Timmy & Dylan's Motherless Day Jungle Friends residents Timmy and Dylan began their lives in the usual monkey way. Immediately after birth they snuggled into their mothers' warm furry monkey breasts. Monkey love formed an immediate, instinctive mother and child bond.
Then their world fell apart. After just a few days, human hands pried tiny fingers from mothers' fur and arranged the babies on cold stuffed animals - where they clung because they had no choice.
A human family felt entitled to raise these wild animal babies in an unnatural habitat with unnatural habits. Timmy and Dylan's monkey mothers would have nursed and held them constantly. The humans gave them bottles, cuddling them if they weren't busy with human things. Their monkey moms would have gradually encouraged them to explore, to leap shrieking through high branches and poop at will. The humans punished them for exploring in the "wrong" places and even more for shrieking and pooping. The humans got all kinds of attention and admiration from other humans for the childlike pets they kept in a cage, and congratulated themselves.
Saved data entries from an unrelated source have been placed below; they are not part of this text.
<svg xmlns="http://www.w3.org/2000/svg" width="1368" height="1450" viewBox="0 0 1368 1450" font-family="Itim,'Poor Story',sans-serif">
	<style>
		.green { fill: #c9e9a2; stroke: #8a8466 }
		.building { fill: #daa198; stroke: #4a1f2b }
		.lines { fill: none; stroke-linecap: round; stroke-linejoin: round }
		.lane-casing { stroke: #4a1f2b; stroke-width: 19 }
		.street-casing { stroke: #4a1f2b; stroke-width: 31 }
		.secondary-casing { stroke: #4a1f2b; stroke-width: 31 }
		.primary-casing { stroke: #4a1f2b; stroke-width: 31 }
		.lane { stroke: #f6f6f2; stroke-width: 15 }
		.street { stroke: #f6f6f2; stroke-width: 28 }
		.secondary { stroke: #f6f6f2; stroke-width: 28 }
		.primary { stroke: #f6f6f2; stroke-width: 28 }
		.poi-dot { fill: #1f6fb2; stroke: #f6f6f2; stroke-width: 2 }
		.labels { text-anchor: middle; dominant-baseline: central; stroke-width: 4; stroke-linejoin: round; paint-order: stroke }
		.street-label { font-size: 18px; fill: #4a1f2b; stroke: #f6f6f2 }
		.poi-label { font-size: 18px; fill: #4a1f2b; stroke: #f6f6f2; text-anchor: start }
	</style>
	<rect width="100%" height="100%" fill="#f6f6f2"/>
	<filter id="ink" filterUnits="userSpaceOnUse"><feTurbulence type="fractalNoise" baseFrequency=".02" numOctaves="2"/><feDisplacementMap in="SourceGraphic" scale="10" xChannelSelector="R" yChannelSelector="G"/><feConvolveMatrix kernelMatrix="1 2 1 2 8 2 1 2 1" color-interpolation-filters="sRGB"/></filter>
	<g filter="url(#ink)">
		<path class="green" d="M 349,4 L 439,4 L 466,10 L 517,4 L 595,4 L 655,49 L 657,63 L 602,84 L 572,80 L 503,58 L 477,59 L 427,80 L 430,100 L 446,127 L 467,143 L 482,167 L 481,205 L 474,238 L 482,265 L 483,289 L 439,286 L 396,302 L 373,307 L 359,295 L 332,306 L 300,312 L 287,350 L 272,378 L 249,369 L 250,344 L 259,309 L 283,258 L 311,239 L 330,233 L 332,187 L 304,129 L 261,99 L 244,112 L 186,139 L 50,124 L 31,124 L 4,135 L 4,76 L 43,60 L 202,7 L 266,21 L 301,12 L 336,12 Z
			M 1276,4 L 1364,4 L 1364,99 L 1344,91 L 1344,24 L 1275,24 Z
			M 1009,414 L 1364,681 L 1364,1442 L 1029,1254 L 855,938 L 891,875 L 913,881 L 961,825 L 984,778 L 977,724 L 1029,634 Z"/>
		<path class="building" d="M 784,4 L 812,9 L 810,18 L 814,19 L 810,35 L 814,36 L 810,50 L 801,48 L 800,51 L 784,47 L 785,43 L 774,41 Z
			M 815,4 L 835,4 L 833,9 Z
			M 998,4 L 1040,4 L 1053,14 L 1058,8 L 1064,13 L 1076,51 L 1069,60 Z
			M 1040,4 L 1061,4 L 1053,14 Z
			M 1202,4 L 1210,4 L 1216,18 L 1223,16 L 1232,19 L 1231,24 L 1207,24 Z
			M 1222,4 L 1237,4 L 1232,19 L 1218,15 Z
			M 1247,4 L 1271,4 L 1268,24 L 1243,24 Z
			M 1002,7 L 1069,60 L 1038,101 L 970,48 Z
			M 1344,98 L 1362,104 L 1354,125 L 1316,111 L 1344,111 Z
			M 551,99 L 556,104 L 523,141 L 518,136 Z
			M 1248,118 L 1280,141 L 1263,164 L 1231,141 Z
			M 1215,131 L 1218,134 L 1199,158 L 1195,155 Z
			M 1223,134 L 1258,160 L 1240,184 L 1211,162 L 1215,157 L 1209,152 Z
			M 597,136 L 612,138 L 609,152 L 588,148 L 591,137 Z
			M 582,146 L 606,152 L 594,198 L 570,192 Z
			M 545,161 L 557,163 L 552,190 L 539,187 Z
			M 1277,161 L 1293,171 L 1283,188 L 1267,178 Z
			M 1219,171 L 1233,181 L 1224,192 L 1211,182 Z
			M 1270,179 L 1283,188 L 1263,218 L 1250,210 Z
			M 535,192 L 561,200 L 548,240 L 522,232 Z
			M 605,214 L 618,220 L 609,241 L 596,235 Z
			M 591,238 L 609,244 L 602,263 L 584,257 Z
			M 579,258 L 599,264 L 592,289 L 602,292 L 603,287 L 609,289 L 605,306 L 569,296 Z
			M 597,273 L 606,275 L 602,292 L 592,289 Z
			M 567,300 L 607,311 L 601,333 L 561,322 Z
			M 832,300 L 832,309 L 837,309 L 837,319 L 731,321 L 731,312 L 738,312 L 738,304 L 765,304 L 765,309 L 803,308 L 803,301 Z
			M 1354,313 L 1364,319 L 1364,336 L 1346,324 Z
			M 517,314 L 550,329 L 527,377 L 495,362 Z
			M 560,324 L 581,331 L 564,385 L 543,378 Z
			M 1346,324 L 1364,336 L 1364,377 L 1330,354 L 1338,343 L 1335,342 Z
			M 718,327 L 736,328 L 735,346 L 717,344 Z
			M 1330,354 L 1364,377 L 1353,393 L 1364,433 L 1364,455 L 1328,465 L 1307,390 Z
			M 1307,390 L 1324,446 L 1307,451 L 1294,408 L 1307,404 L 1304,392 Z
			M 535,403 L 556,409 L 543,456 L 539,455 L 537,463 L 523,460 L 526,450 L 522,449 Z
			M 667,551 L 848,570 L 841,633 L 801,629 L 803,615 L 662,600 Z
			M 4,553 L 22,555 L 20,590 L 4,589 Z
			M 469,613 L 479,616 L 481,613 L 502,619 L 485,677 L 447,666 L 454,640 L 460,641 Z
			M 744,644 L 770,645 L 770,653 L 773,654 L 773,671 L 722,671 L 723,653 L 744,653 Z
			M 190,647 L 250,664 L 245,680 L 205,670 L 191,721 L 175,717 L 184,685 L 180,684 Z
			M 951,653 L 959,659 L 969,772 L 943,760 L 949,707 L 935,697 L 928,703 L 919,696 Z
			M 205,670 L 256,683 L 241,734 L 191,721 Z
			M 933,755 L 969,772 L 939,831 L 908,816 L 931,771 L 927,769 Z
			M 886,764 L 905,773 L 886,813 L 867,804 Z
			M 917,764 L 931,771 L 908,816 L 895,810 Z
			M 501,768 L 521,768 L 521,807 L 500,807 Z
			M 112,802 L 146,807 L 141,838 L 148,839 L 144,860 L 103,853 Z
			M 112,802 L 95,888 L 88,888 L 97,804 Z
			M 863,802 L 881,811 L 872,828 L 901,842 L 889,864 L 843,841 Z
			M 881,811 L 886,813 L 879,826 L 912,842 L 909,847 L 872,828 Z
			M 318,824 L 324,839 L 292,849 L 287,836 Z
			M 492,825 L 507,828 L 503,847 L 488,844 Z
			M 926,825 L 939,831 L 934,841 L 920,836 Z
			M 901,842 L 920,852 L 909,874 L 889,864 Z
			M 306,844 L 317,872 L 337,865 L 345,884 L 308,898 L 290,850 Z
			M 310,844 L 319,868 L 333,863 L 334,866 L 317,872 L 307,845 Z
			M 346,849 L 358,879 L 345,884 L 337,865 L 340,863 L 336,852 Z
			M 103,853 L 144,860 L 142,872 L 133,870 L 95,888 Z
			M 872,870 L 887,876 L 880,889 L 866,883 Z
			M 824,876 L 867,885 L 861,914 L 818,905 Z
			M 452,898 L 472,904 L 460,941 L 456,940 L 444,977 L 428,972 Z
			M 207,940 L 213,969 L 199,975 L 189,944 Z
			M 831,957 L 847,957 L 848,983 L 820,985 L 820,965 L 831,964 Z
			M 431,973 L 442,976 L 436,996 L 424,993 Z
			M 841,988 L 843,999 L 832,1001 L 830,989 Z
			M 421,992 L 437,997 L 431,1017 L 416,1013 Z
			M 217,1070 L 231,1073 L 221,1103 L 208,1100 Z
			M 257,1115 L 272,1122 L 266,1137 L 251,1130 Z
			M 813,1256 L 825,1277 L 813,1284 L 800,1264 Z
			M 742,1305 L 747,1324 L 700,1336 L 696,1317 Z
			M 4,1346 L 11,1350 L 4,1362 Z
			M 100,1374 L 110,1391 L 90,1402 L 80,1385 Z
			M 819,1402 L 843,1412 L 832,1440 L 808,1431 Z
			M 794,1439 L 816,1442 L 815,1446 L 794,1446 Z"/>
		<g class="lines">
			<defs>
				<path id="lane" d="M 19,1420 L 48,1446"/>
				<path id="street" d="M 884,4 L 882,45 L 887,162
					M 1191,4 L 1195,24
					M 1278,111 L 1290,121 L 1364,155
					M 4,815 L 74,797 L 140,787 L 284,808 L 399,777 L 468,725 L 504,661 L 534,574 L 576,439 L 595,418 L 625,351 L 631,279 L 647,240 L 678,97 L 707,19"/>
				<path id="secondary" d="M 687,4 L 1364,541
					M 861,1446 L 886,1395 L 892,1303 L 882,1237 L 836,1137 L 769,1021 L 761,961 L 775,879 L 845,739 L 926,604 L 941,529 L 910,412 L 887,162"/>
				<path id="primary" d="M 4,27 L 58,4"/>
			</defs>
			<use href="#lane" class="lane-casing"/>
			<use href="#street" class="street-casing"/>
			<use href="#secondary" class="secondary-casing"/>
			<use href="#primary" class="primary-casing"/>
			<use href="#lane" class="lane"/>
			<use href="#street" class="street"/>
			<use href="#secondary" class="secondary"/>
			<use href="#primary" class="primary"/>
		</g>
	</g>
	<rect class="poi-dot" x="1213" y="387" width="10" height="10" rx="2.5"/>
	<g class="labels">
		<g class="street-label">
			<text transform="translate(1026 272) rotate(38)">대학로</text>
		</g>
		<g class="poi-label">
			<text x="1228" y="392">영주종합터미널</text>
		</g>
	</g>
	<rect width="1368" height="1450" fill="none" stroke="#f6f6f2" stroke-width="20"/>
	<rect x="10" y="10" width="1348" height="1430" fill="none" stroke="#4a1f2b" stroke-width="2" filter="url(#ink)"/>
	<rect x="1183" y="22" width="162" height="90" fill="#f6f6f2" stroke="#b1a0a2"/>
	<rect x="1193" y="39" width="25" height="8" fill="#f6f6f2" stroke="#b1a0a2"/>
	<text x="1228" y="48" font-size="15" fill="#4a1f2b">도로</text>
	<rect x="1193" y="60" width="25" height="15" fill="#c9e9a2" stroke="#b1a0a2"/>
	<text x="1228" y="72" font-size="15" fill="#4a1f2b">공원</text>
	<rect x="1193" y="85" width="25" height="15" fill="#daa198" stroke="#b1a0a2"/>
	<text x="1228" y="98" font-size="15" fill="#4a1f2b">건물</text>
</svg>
Fortunately, Timmy and Dylan didn't have to put up with that life for long. The humans were breaking state law and had to give them up. The baby monkeys wound up at a zoo, and the zookeepers called Jungle Friends to find them a forever home. Now these two young capuchins get to live their lives in a semblance of the usual monkey way. Together in as natural a habitat as possible, with plenty of food and things to climb, Timmy and Dylan live safe from predators and disease. They ride joyfully on other monkeys' backs, splash in a little pool, poop where they please, shriek and screech and dig little treasures out of the grass. Their individual personalities shine brightly. But look deeper.
While Timmy and Dylan enjoy all the advantages of well-kept sanctuary monkeys, their early trauma shows. They rock back and forth sucking their thumbs, clinging to stuffed animals as if expecting the polyester fluff to come to life. If they go the way of other monkeys who started life without a monkey mom, they may spend 40 years craving stuffed animals as surrogate mothers. In the wild, young monkeys cling to mom for months and stick close for years. But in captivity the longings that stem from early, motherless misery never really end. And what about Timmy and Dylan's mothers? Still held captive by breeders, these moms are left alone with their monkey thoughts and empty breasts, bearing more babies to fill humans' selfish needs for affection and attention, grieving new losses year after year.
What kind of life is that for a mother?